> **Passage shown**
--------------------------------------------------

Members of the media pass the crime scene on 36th Avenue in College Park where… (Bonnie Jo Mount/THE WASHINGTON…)
Dayvon Green spread the charcoal in little piles in and around the house he shared with other University of Maryland students. He lit the coals, and smoke crept through the home.
The flames awakened his roommate Stephen Rane about 1 a.m. Tuesday. Rane roused a third student living at the house in College Park, and the two ran outside. With Green, they came up with a plan to put out the fires.
But then Green pulled a 9mm pistol from his waistband. One roommate ran, and Green started firing. When he was done shooting, Green walked around to the back yard and killed himself.
Rane lay dead out front, and the student who ran was seriously wounded.
Police later searched Green’s shoulder pack and found a semiautomatic Uzi rifle with ammunition, a machete and a baseball bat.
The burst of student violence just off campus on 36th Avenue thrust the university to the center of the national debate on mental health and gun control. Green’s family members told Prince George’s County police detectives that he was taking medication for a diagnosed mental illness. Investigators said Green was able to buy both the handgun and the Uzi legally.
In Annapolis, where lawmakers are weighing a package of strict gun-control measures in the aftermath of the mass shooting in Newtown, Conn., several said Tuesday’s deaths added urgency to their efforts.
Police said they do not know whether Green, 23, a graduate engineering student, had any plans beyond the shooting at his home. He did not leave a suicide note or a manifesto threatening additional violence.
Prince George’s police spokeswoman Julie Parker said it would be a “challenge” to determine whether Green had broader intentions.
University officials said Green never sought mental health treatment on campus.
“This is one of those most horrific things,” University of Maryland President Wallace D. Loh said at the shooting scene. “As a parent, I would dread the call that my son, who is at the university he wanted to go to, is dead.”
Stephen Alex Rane, 22, was a senior English major from Silver Spring. No one answered the door at his family’s home Tuesday. Police declined to identify the wounded housemate, a 22-year-old undergraduate student, who was expected to survive.

--------------------------------------------------

> **Extracted data**

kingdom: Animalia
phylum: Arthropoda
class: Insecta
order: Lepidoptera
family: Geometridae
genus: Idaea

--------------------------------------------------

Reproduce everything in the passage on the College Park shooting from "Members of the" down to "out the fires.", renaming "charcoal" as "briquettes". The data were drawn from a separate source and have no connection to the text.

Members of the media pass the crime scene on 36th Avenue in College Park where… (Bonnie Jo Mount/THE WASHINGTON…)
Dayvon Green spread the briquettes in little piles in and around the house he shared with other University of Maryland students. He lit the coals, and smoke crept through the home.
The flames awakened his roommate Stephen Rane about 1 a.m. Tuesday. Rane roused a third student living at the house in College Park, and the two ran outside. With Green, they came up with a plan to put out the fires.